Working where I do, it has come to my attention that recently many companies have taken to adding images of cute and cuddly baby animals to their product label. Then I began to notice these images in their TV adds and on billboards, and even their company logos. While it is true that some companies have had images of, for example teddy bears gracing their product labels for years, it seems recently many more companies have jumped on the bandwagon by adding images of baby ducks, polar bears, frogs, pandas and penguins etc to their company logos and product labels.
Advertising is a form of manipulation. It is designed to elicit an emotional response and to connect that response with the product in your mind. Best of all, unlike verbal statements, it is unlikely that an image can be considered to be a direct lie. Images are used to imply something about a product. If you have a soft spot for baby ducks, you are far more likely to buy the product whose label provides an image of a baby duck for example, and for that reason you may continue to buy that product.

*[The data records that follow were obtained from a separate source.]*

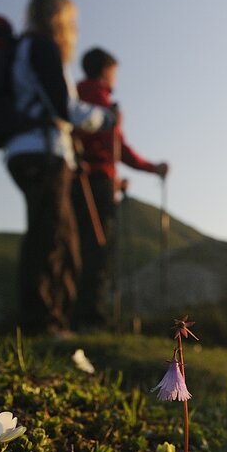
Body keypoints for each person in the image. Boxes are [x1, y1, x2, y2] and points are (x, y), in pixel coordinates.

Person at [5, 0, 118, 336]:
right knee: (52, 239)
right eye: (72, 21)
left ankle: (51, 321)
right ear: (60, 18)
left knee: (58, 237)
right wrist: (106, 119)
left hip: (26, 149)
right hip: (44, 152)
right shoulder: (42, 47)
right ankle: (43, 325)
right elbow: (64, 108)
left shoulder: (23, 49)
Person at [71, 47, 168, 331]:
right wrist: (153, 168)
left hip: (81, 178)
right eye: (114, 71)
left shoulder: (76, 94)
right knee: (98, 248)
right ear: (105, 70)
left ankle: (76, 312)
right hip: (96, 181)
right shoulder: (100, 101)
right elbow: (119, 148)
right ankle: (90, 316)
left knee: (79, 245)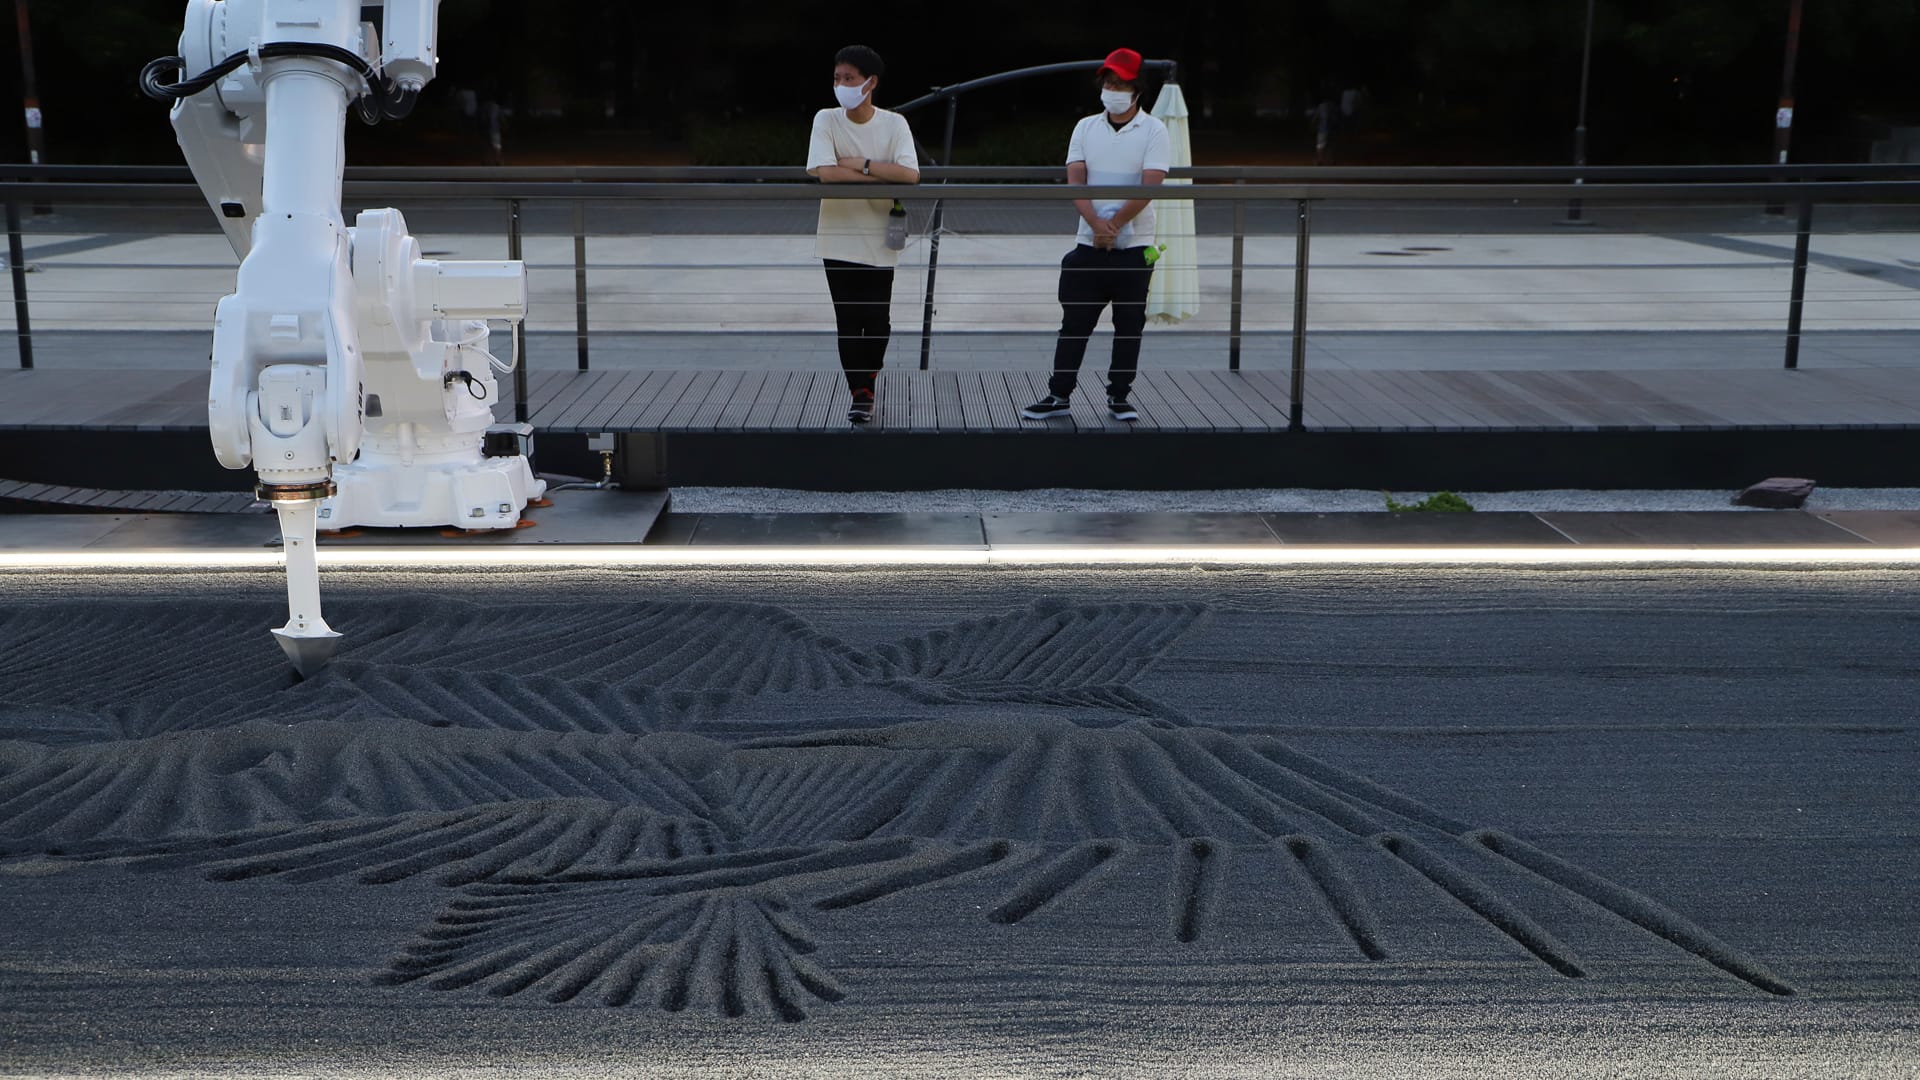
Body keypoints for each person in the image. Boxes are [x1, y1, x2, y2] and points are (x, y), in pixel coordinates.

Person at [1023, 48, 1170, 423]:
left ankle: (1119, 396)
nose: (1112, 89)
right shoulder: (1085, 126)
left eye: (1120, 82)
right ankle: (1059, 394)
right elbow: (1076, 179)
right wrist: (1096, 225)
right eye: (1108, 81)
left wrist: (1116, 225)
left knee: (1129, 327)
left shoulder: (1154, 129)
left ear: (1137, 88)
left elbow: (1150, 184)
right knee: (1074, 324)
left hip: (1135, 246)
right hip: (1088, 244)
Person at [806, 45, 920, 424]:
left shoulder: (894, 124)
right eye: (837, 78)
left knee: (877, 319)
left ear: (870, 83)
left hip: (879, 235)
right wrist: (878, 173)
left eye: (849, 78)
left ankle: (868, 376)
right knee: (848, 318)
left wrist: (861, 164)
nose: (841, 85)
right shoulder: (826, 119)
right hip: (837, 235)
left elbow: (910, 175)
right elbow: (825, 172)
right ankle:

What does the image of a cute baby duck say to you? Do you not immediately have emotional impressions that are warm, comforting, caring and protective in your mind when you see it? Does this image not leave the impression that the duckling will not be harmed by this product, and therefore neither will you? Surely to god this must be a good product to buy. The images of dogs and puppies elicit affection, companionship, protection and friendship. Every animal on a product label triggers a certain type of emotional response in our minds on a wholly unconscious level.

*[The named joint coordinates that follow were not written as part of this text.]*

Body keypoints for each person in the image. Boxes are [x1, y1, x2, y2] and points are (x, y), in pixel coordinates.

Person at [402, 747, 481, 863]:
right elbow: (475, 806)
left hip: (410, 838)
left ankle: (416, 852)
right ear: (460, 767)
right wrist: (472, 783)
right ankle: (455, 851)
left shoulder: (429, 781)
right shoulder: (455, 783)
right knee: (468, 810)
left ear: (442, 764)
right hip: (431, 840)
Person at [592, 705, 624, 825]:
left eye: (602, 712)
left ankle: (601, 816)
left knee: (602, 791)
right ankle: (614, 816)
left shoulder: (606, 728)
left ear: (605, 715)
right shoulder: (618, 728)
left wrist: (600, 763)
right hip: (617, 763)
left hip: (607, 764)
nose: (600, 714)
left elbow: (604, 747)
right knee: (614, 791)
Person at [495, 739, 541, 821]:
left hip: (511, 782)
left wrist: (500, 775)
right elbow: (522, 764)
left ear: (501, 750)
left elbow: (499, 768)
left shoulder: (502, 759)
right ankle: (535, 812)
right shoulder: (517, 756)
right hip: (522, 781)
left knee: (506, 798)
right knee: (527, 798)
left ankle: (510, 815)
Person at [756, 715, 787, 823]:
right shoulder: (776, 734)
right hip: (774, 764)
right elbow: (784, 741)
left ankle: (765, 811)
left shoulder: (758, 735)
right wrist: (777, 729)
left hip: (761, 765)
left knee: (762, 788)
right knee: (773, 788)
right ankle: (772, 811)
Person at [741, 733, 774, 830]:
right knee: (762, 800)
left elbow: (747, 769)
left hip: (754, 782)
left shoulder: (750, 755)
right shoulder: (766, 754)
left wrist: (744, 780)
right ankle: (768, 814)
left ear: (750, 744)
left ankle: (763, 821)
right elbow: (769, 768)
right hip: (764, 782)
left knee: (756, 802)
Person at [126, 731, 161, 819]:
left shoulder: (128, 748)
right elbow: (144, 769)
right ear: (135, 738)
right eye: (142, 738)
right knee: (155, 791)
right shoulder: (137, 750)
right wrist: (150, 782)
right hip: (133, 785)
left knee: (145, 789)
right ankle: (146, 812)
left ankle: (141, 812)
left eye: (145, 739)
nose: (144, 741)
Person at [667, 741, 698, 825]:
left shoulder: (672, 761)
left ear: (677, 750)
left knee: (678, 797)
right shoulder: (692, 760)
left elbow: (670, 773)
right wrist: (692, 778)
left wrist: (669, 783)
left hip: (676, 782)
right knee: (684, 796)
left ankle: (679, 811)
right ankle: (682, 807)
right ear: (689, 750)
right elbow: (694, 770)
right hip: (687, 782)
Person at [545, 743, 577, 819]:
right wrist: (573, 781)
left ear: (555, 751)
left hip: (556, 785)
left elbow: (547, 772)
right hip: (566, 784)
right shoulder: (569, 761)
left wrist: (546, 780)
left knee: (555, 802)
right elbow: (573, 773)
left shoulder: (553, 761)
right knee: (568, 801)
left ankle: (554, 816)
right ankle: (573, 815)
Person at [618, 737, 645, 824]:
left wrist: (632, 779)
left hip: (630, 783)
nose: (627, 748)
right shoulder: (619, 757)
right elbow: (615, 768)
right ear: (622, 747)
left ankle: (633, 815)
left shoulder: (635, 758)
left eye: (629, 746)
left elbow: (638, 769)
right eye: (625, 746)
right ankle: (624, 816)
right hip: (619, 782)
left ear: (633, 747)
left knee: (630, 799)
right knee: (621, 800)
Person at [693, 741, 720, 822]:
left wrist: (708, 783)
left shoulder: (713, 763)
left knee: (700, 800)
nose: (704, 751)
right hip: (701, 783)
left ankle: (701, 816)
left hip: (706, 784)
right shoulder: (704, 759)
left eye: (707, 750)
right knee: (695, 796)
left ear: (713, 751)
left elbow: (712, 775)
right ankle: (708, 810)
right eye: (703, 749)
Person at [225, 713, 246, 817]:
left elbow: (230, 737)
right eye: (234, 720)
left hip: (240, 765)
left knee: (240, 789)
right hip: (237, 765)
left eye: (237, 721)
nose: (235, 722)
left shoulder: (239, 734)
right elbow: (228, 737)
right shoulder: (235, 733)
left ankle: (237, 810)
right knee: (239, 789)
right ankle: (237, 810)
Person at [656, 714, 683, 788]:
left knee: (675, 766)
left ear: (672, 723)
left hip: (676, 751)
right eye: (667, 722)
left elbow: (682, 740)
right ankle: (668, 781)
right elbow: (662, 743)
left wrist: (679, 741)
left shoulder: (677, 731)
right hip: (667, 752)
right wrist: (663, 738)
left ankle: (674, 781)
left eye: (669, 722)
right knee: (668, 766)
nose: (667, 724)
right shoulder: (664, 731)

Advertising is also a form of propaganda
In using images of baby animals/ wildlife the company who uses those images is sending the message that it's products are friendly to the environment and to wildlife, when in most cases there is nothing further from the truth. When they use images of wildlife that is on its way to extinction, like the polar bear, they are sending the message that what, using their product will help to save the environment as well as polar bears? Or is this an unspoken promise by said company to save the bear? By far the most offending use of the images of baby animals are those which grace the labels of chemical cleaners and chemical poisons.

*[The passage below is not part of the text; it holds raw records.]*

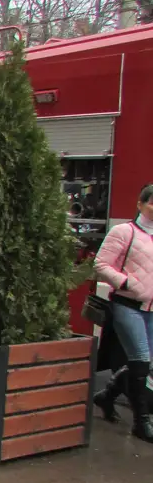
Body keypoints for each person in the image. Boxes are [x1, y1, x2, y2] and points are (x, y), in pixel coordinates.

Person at [93, 184, 153, 442]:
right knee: (140, 360)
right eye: (152, 202)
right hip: (127, 306)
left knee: (140, 363)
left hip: (151, 310)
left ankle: (106, 397)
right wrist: (126, 283)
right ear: (140, 204)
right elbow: (101, 264)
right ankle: (142, 422)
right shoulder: (124, 232)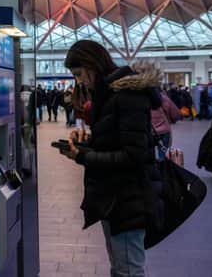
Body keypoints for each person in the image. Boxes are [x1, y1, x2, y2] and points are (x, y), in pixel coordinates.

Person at [59, 40, 161, 277]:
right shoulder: (108, 95)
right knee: (121, 268)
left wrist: (85, 158)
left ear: (91, 65)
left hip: (127, 199)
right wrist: (86, 142)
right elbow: (116, 139)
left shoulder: (126, 95)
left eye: (79, 74)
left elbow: (134, 155)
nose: (79, 81)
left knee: (128, 271)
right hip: (114, 197)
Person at [149, 84, 182, 160]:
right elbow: (176, 115)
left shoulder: (142, 99)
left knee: (149, 156)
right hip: (164, 131)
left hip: (148, 132)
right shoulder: (164, 98)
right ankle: (162, 168)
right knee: (162, 155)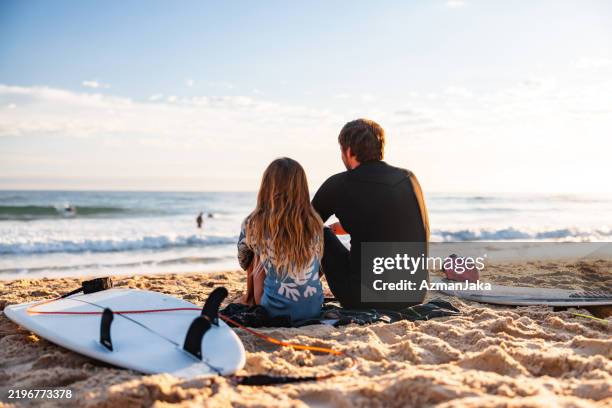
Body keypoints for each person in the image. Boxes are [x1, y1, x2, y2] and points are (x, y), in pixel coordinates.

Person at [312, 118, 430, 310]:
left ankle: (300, 285)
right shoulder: (408, 178)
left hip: (362, 298)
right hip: (414, 293)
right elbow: (389, 220)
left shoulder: (340, 184)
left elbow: (300, 225)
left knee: (317, 232)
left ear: (349, 151)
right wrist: (347, 226)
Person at [237, 158, 325, 321]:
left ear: (267, 187)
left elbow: (243, 261)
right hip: (313, 308)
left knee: (254, 255)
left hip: (272, 310)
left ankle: (249, 299)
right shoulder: (315, 222)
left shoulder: (255, 222)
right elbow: (319, 267)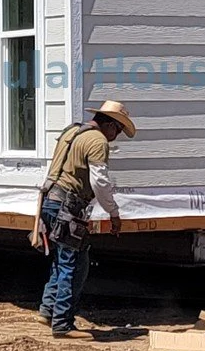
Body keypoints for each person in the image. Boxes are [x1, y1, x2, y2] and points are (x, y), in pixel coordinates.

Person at [33, 100, 136, 336]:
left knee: (61, 259)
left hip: (50, 201)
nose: (116, 136)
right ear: (109, 124)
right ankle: (63, 323)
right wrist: (113, 213)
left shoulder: (72, 131)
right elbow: (99, 181)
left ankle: (48, 310)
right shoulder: (98, 141)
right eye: (118, 130)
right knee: (75, 263)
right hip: (68, 206)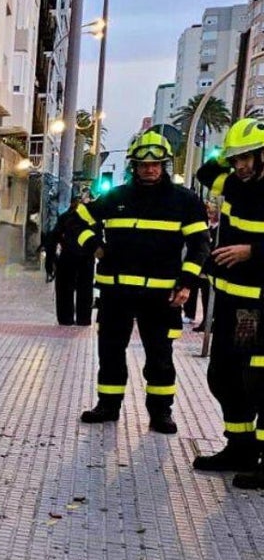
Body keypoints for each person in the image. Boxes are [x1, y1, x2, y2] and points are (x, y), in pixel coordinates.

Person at [69, 130, 210, 433]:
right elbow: (76, 220)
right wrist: (94, 245)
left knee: (159, 356)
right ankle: (108, 405)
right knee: (110, 350)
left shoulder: (184, 201)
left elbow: (200, 245)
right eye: (144, 164)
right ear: (133, 165)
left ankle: (161, 413)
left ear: (164, 165)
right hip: (115, 292)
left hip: (161, 296)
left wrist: (186, 282)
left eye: (157, 164)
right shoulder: (115, 197)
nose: (150, 169)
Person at [193, 117, 264, 483]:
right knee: (224, 376)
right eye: (237, 159)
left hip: (259, 305)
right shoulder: (234, 184)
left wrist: (252, 252)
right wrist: (229, 150)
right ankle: (240, 446)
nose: (241, 165)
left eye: (249, 157)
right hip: (234, 304)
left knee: (259, 381)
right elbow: (207, 171)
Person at [45, 188, 95, 325]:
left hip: (69, 259)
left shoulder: (65, 217)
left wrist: (49, 261)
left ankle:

In using such images a company continues to peddle it's particular brand of environmental poison, or destruction under the guise of deception. Why after all would you concentrate on the written and verbal label when you have this cute image right in front of your eyes to distract you? Considering that the population of the world is already kept mostly in ignorance in regards to the ingredients and safety of the chemicals all around us, often deliberately so, using these images is just another very devious slight of hand trick. When faced by the number of animals being added to the endangered species list on a daily basis however, and those already extinct, this type of blatant exploitation of wildlife in advertising is criminal.